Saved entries
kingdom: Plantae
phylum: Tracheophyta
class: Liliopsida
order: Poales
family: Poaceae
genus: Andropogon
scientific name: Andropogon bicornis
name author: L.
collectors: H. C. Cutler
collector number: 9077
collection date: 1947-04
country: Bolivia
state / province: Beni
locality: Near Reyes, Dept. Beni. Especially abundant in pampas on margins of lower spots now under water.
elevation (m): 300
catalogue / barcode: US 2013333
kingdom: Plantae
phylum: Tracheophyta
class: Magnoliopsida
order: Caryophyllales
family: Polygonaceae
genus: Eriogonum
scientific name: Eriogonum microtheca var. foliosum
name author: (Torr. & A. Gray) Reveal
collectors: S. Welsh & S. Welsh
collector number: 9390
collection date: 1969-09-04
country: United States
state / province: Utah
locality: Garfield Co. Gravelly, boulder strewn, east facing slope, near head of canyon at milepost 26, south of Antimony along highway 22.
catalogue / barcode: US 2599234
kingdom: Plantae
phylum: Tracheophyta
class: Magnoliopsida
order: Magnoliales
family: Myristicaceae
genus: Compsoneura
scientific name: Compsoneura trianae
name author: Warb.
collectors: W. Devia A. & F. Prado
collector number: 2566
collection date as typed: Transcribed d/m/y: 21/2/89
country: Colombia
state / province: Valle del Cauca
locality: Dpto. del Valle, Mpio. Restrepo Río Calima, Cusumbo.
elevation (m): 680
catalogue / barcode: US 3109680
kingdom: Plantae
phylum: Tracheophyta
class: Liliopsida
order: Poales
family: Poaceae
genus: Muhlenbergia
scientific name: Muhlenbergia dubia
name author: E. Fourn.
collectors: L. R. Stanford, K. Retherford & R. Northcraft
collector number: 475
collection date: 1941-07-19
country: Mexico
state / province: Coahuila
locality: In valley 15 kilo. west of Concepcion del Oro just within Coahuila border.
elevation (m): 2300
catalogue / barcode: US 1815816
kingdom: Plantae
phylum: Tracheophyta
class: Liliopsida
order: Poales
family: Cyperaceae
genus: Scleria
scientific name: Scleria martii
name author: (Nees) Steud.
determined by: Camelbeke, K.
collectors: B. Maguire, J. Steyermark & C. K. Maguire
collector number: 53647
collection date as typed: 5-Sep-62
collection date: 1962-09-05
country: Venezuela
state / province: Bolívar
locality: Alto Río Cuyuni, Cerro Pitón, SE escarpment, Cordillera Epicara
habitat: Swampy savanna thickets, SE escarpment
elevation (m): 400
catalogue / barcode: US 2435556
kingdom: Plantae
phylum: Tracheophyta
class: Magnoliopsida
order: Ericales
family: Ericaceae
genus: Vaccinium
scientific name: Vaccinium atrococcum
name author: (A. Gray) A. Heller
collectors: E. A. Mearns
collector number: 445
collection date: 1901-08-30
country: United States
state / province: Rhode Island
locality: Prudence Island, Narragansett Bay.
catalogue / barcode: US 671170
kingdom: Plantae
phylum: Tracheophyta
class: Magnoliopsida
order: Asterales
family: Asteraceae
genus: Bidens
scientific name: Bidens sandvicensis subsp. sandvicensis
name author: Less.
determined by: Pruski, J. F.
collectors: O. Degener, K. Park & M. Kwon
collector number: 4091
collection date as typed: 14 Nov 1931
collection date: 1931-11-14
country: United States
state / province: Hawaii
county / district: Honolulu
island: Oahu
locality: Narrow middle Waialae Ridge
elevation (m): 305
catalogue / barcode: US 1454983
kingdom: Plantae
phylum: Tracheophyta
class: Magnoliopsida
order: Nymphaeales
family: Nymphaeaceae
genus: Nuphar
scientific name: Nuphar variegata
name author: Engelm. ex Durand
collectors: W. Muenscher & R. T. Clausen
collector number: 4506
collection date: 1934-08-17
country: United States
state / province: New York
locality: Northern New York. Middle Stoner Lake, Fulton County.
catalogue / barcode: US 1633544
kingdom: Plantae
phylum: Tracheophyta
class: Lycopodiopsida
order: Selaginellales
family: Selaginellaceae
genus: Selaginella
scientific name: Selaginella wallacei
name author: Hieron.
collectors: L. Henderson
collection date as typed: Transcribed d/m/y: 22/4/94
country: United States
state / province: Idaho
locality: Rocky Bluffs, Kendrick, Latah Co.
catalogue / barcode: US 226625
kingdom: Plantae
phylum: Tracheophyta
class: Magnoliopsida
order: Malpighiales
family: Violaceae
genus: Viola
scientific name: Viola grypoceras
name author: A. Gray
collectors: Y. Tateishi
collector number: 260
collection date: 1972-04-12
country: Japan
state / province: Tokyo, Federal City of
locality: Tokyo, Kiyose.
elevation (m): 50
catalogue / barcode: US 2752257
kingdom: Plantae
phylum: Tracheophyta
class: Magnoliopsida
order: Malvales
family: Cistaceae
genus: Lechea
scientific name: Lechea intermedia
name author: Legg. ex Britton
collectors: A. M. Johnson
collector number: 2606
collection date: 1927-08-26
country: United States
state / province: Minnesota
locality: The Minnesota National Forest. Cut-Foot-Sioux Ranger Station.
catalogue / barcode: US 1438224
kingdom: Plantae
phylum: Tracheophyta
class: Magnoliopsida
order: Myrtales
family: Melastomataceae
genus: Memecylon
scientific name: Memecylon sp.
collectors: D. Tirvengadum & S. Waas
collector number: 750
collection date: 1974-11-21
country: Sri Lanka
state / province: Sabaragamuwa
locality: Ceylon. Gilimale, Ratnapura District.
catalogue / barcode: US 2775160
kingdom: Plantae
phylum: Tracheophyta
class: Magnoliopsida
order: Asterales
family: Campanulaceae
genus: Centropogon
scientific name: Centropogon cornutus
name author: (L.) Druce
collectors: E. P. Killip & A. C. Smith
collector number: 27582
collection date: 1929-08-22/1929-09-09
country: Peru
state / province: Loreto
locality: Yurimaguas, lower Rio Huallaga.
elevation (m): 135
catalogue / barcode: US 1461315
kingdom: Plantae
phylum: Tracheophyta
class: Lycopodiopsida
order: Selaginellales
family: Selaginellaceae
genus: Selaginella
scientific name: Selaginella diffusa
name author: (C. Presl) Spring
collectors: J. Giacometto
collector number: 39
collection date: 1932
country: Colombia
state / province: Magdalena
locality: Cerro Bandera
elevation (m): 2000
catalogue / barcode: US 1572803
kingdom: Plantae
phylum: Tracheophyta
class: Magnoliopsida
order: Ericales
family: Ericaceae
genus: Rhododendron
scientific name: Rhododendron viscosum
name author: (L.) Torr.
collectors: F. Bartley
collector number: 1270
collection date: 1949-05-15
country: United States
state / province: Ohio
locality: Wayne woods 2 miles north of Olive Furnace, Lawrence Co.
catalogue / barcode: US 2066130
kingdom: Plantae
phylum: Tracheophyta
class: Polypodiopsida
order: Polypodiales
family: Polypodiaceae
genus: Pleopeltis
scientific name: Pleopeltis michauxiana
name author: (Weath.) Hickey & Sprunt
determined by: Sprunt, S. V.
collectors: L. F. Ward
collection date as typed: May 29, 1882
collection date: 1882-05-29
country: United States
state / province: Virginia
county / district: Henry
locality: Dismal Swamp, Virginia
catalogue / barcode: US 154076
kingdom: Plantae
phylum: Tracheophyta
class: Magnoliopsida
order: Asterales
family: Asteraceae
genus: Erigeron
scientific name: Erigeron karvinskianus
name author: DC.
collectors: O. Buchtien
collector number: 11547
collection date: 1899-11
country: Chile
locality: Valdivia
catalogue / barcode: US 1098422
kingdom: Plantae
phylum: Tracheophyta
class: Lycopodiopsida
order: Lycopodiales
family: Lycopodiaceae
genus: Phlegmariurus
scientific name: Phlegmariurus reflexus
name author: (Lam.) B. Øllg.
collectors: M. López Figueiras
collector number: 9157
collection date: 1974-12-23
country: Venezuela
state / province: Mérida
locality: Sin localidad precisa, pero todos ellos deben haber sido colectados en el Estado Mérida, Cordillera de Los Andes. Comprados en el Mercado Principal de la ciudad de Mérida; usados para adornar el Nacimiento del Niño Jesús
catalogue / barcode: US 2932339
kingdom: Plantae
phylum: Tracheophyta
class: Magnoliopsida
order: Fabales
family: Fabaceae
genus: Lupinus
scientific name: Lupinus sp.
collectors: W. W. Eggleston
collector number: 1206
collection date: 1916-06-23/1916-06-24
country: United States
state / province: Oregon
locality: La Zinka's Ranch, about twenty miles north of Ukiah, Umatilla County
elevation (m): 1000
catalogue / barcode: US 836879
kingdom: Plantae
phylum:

## TASK BRIEF
Repeat everything in the listing from the line containing "scientific name: Eriogonum" down to the line containing "catalogue / barcode: US 1815816", including both of those lines.

## RESULT FOR THIS TASK
scientific name: Eriogonum microtheca var. foliosum
name author: (Torr. & A. Gray) Reveal
collectors: S. Welsh & S. Welsh
collector number: 9390
collection date: 1969-09-04
country: United States
state / province: Utah
locality: Garfield Co. Gravelly, boulder strewn, east facing slope, near head of canyon at milepost 26, south of Antimony along highway 22.
catalogue / barcode: US 2599234
kingdom: Plantae
phylum: Tracheophyta
class: Magnoliopsida
order: Magnoliales
family: Myristicaceae
genus: Compsoneura
scientific name: Compsoneura trianae
name author: Warb.
collectors: W. Devia A. & F. Prado
collector number: 2566
collection date as typed: Transcribed d/m/y: 21/2/89
country: Colombia
state / province: Valle del Cauca
locality: Dpto. del Valle, Mpio. Restrepo Río Calima, Cusumbo.
elevation (m): 680
catalogue / barcode: US 3109680
kingdom: Plantae
phylum: Tracheophyta
class: Liliopsida
order: Poales
family: Poaceae
genus: Muhlenbergia
scientific name: Muhlenbergia dubia
name author: E. Fourn.
collectors: L. R. Stanford, K. Retherford & R. Northcraft
collector number: 475
collection date: 1941-07-19
country: Mexico
state / province: Coahuila
locality: In valley 15 kilo. west of Concepcion del Oro just within Coahuila border.
elevation (m): 2300
catalogue / barcode: US 1815816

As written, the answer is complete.